Practically every Financial advisor coaching wants to know: How can I accelerate a new business?

Finding potential is not easy. They must have sufficient assets, clear identification, and a desire to move forward. Getting to this point can take weeks, months, or even years to follow through.

Unfortunately, this process can be time-consuming and frustrating, especially when your prospect has already confirmed that they need your services. Then it takes weeks, sometimes months, to sign the paperwork and start the process. Just does!

Not only does a lengthy process take away valuable time from other activities, but it can also cause a great deal of stress and anxiety in the financial advisor, who wonders, "Did I do something wrong or did I say something wrong?"

Fortunately, the expected process is not that difficult. By setting realistic expectations, coaching the opportunity rather than selling the product, and trusting the client, the consultant can maintain control and momentum in the early stages of relationship development.
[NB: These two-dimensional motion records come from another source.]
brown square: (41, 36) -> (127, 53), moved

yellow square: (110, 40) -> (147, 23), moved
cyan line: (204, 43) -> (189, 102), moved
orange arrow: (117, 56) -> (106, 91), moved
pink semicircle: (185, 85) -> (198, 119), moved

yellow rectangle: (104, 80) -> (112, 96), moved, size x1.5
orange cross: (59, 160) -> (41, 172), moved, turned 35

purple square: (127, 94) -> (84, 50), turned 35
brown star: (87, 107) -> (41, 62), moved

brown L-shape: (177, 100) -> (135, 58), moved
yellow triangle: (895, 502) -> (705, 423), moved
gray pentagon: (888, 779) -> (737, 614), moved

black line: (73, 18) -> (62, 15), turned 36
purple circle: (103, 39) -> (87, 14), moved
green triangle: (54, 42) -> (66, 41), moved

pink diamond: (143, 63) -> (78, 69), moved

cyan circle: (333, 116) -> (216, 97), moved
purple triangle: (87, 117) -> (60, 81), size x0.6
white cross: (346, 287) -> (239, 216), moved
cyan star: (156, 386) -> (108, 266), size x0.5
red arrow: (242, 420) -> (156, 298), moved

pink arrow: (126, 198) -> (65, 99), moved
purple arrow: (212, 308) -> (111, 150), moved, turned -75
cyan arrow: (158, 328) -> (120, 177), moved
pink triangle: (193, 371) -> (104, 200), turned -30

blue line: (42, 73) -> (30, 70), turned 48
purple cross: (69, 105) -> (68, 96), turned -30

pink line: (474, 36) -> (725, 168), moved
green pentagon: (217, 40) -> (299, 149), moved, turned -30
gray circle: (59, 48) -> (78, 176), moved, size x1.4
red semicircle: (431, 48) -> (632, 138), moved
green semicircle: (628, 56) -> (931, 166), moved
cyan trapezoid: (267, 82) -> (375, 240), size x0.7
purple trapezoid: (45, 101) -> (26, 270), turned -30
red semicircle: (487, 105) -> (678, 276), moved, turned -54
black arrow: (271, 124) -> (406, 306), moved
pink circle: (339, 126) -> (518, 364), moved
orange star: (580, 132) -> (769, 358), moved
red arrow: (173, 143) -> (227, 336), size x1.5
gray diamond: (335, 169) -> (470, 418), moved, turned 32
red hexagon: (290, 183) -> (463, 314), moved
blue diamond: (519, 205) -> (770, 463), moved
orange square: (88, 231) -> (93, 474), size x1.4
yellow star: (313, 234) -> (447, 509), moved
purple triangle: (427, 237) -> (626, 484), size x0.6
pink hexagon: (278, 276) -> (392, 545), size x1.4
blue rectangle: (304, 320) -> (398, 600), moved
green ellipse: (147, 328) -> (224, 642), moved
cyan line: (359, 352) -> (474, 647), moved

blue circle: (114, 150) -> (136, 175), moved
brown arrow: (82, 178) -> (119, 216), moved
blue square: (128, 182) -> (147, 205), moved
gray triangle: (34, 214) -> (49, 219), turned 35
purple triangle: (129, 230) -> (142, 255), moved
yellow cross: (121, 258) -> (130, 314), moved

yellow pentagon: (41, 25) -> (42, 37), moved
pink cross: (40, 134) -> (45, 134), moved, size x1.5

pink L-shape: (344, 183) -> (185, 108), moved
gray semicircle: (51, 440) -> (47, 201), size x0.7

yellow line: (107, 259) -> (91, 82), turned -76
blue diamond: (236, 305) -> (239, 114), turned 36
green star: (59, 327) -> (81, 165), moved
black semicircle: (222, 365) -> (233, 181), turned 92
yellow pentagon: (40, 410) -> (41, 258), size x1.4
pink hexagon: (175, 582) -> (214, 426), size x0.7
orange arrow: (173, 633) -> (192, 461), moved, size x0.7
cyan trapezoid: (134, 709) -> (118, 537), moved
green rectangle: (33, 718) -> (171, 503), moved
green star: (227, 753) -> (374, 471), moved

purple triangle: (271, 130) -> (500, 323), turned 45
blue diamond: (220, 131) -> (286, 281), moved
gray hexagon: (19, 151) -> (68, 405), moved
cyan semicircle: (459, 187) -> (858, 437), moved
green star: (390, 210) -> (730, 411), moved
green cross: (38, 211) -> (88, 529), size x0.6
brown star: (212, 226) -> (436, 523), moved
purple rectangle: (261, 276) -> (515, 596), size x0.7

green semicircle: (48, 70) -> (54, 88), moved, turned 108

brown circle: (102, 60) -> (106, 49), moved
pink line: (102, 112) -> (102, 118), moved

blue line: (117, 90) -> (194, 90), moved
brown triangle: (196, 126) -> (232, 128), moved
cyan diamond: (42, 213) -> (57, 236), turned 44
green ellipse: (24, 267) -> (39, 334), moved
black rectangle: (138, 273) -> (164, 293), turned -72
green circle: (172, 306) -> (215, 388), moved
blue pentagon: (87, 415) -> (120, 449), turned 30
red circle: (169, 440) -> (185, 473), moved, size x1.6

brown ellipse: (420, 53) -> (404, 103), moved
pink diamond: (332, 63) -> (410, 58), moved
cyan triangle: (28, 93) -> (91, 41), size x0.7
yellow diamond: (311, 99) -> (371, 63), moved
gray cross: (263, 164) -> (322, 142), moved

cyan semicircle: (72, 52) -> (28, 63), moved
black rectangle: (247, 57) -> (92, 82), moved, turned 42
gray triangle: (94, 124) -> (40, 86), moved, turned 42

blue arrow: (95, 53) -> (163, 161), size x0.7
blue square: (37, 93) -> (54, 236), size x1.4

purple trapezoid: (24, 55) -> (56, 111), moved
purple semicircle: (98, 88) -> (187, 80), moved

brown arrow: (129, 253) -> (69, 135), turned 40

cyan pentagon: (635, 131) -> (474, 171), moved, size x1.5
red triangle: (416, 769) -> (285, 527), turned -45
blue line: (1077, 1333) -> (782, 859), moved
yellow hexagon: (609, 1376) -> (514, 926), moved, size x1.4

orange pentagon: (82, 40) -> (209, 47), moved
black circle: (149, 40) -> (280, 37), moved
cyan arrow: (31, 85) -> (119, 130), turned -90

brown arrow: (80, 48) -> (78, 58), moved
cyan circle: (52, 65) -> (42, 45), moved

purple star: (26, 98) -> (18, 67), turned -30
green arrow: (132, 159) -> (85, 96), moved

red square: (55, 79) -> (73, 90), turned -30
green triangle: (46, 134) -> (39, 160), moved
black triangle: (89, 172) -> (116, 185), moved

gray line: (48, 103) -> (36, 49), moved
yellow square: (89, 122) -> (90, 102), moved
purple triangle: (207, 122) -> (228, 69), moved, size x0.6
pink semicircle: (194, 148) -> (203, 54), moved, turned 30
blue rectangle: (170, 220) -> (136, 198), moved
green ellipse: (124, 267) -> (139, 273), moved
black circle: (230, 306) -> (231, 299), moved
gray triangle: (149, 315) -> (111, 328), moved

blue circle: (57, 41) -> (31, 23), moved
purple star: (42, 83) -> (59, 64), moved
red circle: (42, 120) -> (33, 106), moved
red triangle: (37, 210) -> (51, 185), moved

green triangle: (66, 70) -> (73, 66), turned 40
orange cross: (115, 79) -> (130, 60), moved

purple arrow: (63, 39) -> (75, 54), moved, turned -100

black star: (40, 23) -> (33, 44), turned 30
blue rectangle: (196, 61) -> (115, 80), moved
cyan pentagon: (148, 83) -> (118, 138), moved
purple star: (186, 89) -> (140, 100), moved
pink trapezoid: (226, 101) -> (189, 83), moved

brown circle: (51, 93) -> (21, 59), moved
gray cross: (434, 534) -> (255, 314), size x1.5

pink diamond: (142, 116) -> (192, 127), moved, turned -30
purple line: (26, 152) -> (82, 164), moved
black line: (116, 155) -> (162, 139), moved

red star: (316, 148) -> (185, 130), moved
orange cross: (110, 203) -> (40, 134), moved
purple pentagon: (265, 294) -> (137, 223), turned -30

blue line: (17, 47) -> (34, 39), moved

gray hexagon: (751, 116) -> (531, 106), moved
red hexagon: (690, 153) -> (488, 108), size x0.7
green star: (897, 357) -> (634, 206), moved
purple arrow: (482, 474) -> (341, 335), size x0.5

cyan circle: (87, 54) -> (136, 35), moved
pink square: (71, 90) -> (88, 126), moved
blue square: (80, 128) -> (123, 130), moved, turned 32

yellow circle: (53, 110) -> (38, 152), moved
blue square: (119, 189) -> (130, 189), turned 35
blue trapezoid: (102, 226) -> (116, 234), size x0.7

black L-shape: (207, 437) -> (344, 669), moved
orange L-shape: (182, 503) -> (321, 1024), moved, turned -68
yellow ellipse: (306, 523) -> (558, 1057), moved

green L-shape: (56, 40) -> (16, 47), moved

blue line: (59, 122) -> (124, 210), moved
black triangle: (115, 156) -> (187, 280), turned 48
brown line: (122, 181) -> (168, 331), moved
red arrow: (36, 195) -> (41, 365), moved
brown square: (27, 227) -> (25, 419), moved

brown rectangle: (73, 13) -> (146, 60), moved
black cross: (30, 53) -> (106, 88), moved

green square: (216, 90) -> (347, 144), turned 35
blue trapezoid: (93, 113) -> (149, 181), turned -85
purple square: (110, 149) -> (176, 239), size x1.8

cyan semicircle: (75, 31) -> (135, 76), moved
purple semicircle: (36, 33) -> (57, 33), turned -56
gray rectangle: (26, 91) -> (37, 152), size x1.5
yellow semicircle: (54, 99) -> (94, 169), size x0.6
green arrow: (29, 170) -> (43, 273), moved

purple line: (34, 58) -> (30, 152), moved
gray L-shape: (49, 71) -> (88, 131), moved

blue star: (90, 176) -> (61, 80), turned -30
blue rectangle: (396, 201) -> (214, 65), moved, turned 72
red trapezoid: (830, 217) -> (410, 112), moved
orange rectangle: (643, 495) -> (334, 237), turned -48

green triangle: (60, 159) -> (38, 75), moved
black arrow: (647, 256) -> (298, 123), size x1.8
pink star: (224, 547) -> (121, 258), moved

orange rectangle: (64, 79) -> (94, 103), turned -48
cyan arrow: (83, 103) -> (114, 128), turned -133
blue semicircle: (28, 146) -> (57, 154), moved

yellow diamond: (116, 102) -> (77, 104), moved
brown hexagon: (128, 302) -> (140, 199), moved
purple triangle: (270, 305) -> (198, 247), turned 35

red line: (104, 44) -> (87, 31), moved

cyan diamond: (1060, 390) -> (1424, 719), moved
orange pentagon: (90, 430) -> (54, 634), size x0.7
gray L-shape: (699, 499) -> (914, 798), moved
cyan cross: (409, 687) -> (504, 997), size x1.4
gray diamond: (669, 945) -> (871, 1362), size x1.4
Managing expectations - of client and consultant

When a counselor achieves a commitment, that ability becomes their priority. Unless the paperwork is signed and the assets are available, it becomes the main focus for the consultant who is always on their mind. Moving this case forward becomes a top priority.

On the other hand, prospects often have troubling problems in life. Although financial matters seem to be the number one priority at the time of appointment, life is. The situation is such that those who postpone the process and put financial matters behind. These delays are usually justified, but the financial advisor often takes them personally, creating unnecessary stress.

You can do many simple things to help align your expectations with the client and keep the process moving efficiently.

After you have summarized the issues and concerns of the prospect at the end of the appointment, and after confirming the opportunity that this is a critical issue to handle, it is time to assign responsibility to the prospect.

Instead of figuring out what to do next, ask them to make some promises and expectations.

"When do you want to complete this process and get your plate off?" This question allows the prospect to set expectations rather than advice. By considering and acting on it, the chance evaluates its expectations and complex factors before committing to today's history.

At this point, it's time to say, "Well, that's what I need to help you meet that deadline." Instead of using this advice to open an account and get an asset position, the advisor is now helping the prospect achieve their goal and commitment to themselves.

Coaching vs. Sales

Although you may know the best way or product for your potential action, they will invest more in this solution if you incorporate their vision and emotions. To get a firm commitment, ask your prospect:

"On a scale of 1-10, how important is this issue to you?" This forces them to adjust their emotions in a way that they can both understand. If the answer is seven or above, the consultant will have an easy time with this process. Answers below seven help the advisor realize that this account may take more time and effort than others.

To further this process, you may also ask:

"How will you feel when this process is finalized?" Encouraging the possibility of incorporating emotions into the process gives more energy and motivation, which helps the process to move faster rather than moving forward and later. If the process stops, remind these follow-up calls in a follow-up call to get back on track immediately.

Coaching (asking) rather than selling (telling) encourages and motivates the prospect to complete the process.

How to start the possibility of a stalemate

Sure, there's no foolproof way to prevent a delay in a new business, but no one wants to "chase" (or be chased!) This possibility. If a counselor experiences resistance, hesitation, or delay from a client, they can reinstate the process by reinforcing its original promises.

Here are some follow-up questions to get the process back on track.

1. In our meeting, you told me that this is a fundamental issue for you. You rated it 8 out of 10 on a scale of importance. Is this still true for you? How would you rate it now, and why?

2. You expressed the wish that it be completed by (date). Is that still your goal? Is there anything that can stop you from reaching this goal?

I. I know you want to complete this work by (date). How can I help you achieve this goal? What is the cause of the delay? Read more about Financial coaching.

Author's Bio: 

It helps both the pregnant and the advisor to be more realistic and manageable.